Search code examples
pythonclassscikit-learnpickle

Why my Pickled class giving me AttributeError: Can't get attribute 'MyClass'?


I tried running this in 2 different computer, but whenever I tried to load the pickle file, I get: AttributeError: Can't get attribute 'MyClass'

I'm trying to understand what am I doing wrong or if I have a wrong understanding of what pickle do? How can I fix it?

I wonder why SKLearn works when I just call xyz.fit(data) and it works after loading the pickle meanwhile my code calling xyz.add_one(5) gave me an error?

MY OWN Class: Creating Pickle:

import base64
import pickle

class MyClass:
    def add_one(self, x):
        return x + 1

obj = MyClass()

add_one = obj

pickled_data = pickle.dumps(add_one)

encoded_data = base64.b64encode(pickled_data)
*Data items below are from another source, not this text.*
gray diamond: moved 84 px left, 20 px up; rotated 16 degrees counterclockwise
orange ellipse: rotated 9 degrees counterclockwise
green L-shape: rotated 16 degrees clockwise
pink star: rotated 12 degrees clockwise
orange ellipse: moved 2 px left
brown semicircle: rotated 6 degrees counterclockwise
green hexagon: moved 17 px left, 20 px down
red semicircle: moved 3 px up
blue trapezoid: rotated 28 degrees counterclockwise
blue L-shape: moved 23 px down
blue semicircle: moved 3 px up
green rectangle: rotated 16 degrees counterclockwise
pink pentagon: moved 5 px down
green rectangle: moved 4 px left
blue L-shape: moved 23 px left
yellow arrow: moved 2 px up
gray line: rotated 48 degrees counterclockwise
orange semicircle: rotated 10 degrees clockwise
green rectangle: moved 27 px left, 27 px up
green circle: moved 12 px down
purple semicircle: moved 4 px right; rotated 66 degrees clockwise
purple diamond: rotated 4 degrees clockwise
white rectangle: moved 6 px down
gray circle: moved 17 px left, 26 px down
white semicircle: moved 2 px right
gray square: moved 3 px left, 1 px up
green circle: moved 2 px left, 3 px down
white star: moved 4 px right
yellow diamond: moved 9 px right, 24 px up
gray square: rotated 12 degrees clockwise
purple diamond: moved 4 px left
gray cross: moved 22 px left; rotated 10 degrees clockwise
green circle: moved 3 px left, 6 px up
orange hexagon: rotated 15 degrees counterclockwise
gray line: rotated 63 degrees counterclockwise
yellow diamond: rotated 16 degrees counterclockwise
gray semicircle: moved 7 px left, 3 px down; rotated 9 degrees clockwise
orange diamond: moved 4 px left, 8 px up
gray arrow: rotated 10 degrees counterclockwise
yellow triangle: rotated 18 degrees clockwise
with open("some_location.txt", "wb") as f:
    f.write(encoded_data)

Loading Pickle in another computer:

import base64
import pickle

# Read the encoded data from the file
with open("some_location.txt", "rb") as f:
    encoded_data = f.read()

pickled_data = base64.b64decode(encoded_data)

loaded = pickle.loads(pickled_data)

result = loaded.add_one(5)  
print(result)  # Output: 6
# Errored out: AttributeError: Can't get attribute 'MyClass'

Meanwhile, when I try to do this using SKlearn, I was able to call methods saved in class without issue. Example:

from sklearn import svm
from sklearn import datasets
import pickle

iris = datasets.load_iris()
X, y = iris.data, iris.target

clf = svm.SVC()
clf.fit(X, y)  

with open("/dbfs/FileStore/tables/tmp/test.txt",'wb') as f:
    pickle.dump(clf,f)

In a separate computer:

import pickle

X = [[5.1, 3.5, 1.4, 0.2],
 [4.9, 3,  1.4, 0.2],
 [4.7, 3.2, 1.3, 0.2],
 [4.6, 3.1, 1.5, 0.2],
 [5,  3.6, 1.4, 0.2]]

with open('/dbfs/FileStore/tables/tmp/test.txt', 'rb') as f:
    clf2 = pickle.load(f)


print(clf2.predict(X[0:5]))

Solution

  • The full error output is helpful here. If we put the first script in t.py and the second in y.py then running the one after the other we get:

    Traceback (most recent call last):
      File "<frozen runpy>", line 198, in _run_module_as_main
      File "<frozen runpy>", line 88, in _run_code
      File "/private/tmp/tmpvenv-ec8f9/y.py", line 10, in <module>
        loaded = pickle.loads(pickled_data)
                 ^^^^^^^^^^^^^^^^^^^^^^^^^^
    AttributeError: Can't get attribute 'MyClass' on <module 'y' from '/private/tmp/tmpvenv-ec8f9/y.py'>
    

    The last line shows us that Python is trying to rehydrate the objects and is looking for a MyClass type to use to recreate the obj. So it's looking for that class in the file we're running (on <module 'y' from '/private/tmp/tmpvenv-ec8f9/y.py'>). But, of course, MyClass doesn't exist.

    The problem here is that the object that is being pickled has a type that cannot be found when we try to load it again. The code is likely working for you when you pickle a sklearn.SVC instance because you have that library installed in both environments, so it is always available when you load the pickled object. (Can you confirm that?)


    We can make this work (although possibly with surprising results) by adding a MyClass to y.py. If we add in:

      import base64
      import pickle
    
    + class MyClass:
    +     def add_one(self, x):
    +         return x + 10
    
    
      # Read the encoded data from the file
      with open("some_location.txt", "rb") as f:
          encoded_data = f.read()
    
      pickled_data = base64.b64decode(encoded_data)
    
      loaded = pickle.loads(pickled_data)
    
      result = loaded.add_one(5)
      print(result)
    

    Then when we run it we get:

    $ python -m y
    15
    

    Loading the pickled object has been brought back but with the MyClass type defined in y.py, which does something different to the original!